I first developed an experimental system to analyze promoter activity in primary cultured neuronal cells. Particularly focusing on the transcription regulation of the brain-derived neurotrophic factor (BDNF) gene (Bdnf), I found that the interaction of the cAMP response element-binding protein (CREB) with the CRE sequence is important for the activity-dependent activation of the Bdnf promoter. In addition, this activity-dependent transcriptional regulation occurs in cultured neurons stimulated with excitatory GABAergic inputs, which plays a critical role in promoting the step of neuronal differentiation. Finally, I found that stimulation of the G-protein coupled receptor (GPCR) Fer-1 inhibitor effectively
activates Bdnf promoter IV through selective activation of the calcineurin pathway, irrespective of the type of GPCR if the protein kinase A or C pathway is activated.

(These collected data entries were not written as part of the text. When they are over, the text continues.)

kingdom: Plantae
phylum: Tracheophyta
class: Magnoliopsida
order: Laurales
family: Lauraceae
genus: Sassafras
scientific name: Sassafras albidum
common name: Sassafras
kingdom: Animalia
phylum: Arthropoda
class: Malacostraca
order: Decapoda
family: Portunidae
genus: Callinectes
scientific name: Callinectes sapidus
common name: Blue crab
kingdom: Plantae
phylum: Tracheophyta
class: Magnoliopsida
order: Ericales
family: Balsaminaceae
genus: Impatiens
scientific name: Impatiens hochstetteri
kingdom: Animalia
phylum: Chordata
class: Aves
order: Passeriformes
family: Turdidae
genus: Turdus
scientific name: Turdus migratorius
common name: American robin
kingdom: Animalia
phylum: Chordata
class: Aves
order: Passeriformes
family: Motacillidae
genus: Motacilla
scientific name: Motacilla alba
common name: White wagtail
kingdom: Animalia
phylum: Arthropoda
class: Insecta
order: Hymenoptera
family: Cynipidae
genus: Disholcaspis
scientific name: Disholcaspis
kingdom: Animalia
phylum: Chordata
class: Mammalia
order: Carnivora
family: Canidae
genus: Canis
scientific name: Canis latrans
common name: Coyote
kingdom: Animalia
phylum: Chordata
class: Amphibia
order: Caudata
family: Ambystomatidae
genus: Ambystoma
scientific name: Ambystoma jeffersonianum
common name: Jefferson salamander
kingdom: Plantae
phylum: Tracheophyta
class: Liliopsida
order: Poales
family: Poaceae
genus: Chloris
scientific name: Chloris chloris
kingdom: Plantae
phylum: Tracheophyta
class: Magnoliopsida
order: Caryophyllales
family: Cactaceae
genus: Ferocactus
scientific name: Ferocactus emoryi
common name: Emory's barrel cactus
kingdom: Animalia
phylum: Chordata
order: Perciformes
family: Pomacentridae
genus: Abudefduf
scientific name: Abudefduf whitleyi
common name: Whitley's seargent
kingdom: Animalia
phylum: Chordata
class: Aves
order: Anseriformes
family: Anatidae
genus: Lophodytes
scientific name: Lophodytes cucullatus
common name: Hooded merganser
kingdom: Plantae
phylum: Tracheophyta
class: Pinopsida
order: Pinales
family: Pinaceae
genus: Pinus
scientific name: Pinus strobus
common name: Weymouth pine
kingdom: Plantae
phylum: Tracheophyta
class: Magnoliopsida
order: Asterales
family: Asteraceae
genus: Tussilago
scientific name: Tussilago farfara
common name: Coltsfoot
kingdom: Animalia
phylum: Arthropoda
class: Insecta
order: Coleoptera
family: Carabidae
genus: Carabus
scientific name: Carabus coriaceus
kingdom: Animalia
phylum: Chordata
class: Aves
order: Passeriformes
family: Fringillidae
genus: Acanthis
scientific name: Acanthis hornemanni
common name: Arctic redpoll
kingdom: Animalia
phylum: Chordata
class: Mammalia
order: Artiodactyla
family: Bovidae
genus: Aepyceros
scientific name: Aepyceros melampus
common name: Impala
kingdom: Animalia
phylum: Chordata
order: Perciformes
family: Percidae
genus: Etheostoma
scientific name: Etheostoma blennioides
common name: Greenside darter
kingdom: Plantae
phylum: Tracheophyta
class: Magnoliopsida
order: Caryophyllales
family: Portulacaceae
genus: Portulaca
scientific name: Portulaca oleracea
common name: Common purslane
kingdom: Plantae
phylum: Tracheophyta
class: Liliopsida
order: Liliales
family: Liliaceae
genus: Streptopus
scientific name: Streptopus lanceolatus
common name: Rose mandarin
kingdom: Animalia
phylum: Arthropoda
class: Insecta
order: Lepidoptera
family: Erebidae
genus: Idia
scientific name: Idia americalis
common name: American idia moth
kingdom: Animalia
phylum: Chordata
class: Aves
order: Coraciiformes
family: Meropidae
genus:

This induction mechanism appears important to understand intracellular mechanisms evoked via simultaneous GKT137831 Immunology & Inflammation inhibitor neurotransmission of excitatory and modulatory inputs into neurons of the brain.”
“Tian N, Moore RS, Phillips WE, Lin L, Braddy S, Pryor JS, Stockstill RL, Hughson MD, Manning RD Jr. NADPH oxidase contributes to renal damage and dysfunction in Dahl salt-sensitive hypertension. Am J Physiol Regul Integr Comp Physiol 295: R1858-R1865, 2008. First published October 15, 2008; doi:10.1152/ajpregu.90650.2008.-The goal of this study was to test the hypothesis that NADPH oxidase contributes importantly to renal cortical oxidative stress and inflammation, as well as renal damage and dysfunction, and increases in arterial pressure. Fifty-four 7- to 8-wk-old Dahl buy PCI-34051 salt-sensitive ( S) or R/Rapp strain rats were maintained for 5 wk on a high sodium ( 8%) or high sodium + apocynin ( 1.5 mmol/l in drinking water). Arterial and venous catheters were implanted on day 21. By day 35 in the high-Na S rats, mRNA expression of renal cortical gp91phox, p22phox, p47phox, and p67phox NADPH subunits in
S rats increased markedly, and treatment of high-Na S rats with the NADPH oxidase inhibitor apocynin resulted in significant decreases in mRNA expression of these NADPH oxidase subunits. At the same time, in apocynin-treated S rats 1) renal cortical GSH/GSSG ratio increased, 2) renal cortical O(2)(center dot-) release and NADPH oxidase activity decreased, and 3) renal glomerular and interstitial damage markedly fell. Apocynin also decreased renal cortical monocyte/ macrophage infiltration, and apocynin, but not the xanthine oxidase inhibitor allopurinol, attenuated decreases in renal hemodynamics and lowered arterial pressure. These data suggest that NADPH oxidase plays an important role in causing renal cortical oxidative stress and inflammation, which lead to decreases in renal hemodynamics, renal cortical damage, and increases in arterial pressure.